In our present study, we found that GLE downregulates the expression of a set of genes (HRAS, VIL2, S100A4, MCAM, I2PP2A and FN1) that are different from the previously published genes that mediate breast-to-lung cancer metastasis (30). One of the reasons for this difference is that in our experiments we originally evaluated the effect of GLE on the expression of selected pro-metastatic genes by using Oligo GEArray, which does not cover all genes. Moreover, the breast-to-lung metastatic genes identified by Minn et al (30) were overexpressed in the lung-metastatic derivative of MDA-MB-231 but not in the parental MDA-MB-231 cells used in our study. Therefore, a different set of genes should be targeted during the progression of metastatic breast cancer. In addition, our study was performed with only one cell line of highly metastatic triple negative breast cancer cells, MDA-MB-231 and different genes can be targeted in other metastatic breast cancers.

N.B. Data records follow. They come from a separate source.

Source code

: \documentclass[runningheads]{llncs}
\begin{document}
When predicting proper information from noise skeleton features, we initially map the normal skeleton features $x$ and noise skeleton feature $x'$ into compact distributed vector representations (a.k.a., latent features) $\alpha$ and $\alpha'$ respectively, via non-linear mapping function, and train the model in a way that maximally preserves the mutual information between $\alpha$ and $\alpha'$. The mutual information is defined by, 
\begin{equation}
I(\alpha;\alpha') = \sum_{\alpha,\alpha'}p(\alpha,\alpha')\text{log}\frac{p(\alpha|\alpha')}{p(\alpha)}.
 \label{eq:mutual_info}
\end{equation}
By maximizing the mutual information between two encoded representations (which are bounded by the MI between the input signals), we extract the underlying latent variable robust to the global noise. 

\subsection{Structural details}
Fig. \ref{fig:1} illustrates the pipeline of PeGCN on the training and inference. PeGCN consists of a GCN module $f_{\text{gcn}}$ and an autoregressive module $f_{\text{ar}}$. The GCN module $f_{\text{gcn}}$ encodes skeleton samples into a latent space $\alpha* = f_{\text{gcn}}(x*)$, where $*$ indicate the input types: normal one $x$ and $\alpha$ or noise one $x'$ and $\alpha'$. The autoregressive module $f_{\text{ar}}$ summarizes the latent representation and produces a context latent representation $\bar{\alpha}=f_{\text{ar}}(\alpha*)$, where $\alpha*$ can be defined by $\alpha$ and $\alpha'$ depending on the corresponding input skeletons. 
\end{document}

In conclusion, the chemically characterized dietary mushroom extract GLE inhibits breast-to-lung cancer metastasis of highly invasive human breast cancer cells implanted in mouse mammary tissue. In addition, GLE suppresses the expression of genes involved in the invasive behavior of cancer cells. Further preclinical studies evaluating GLE activity in the prevention of breast cancer metastasis are warranted.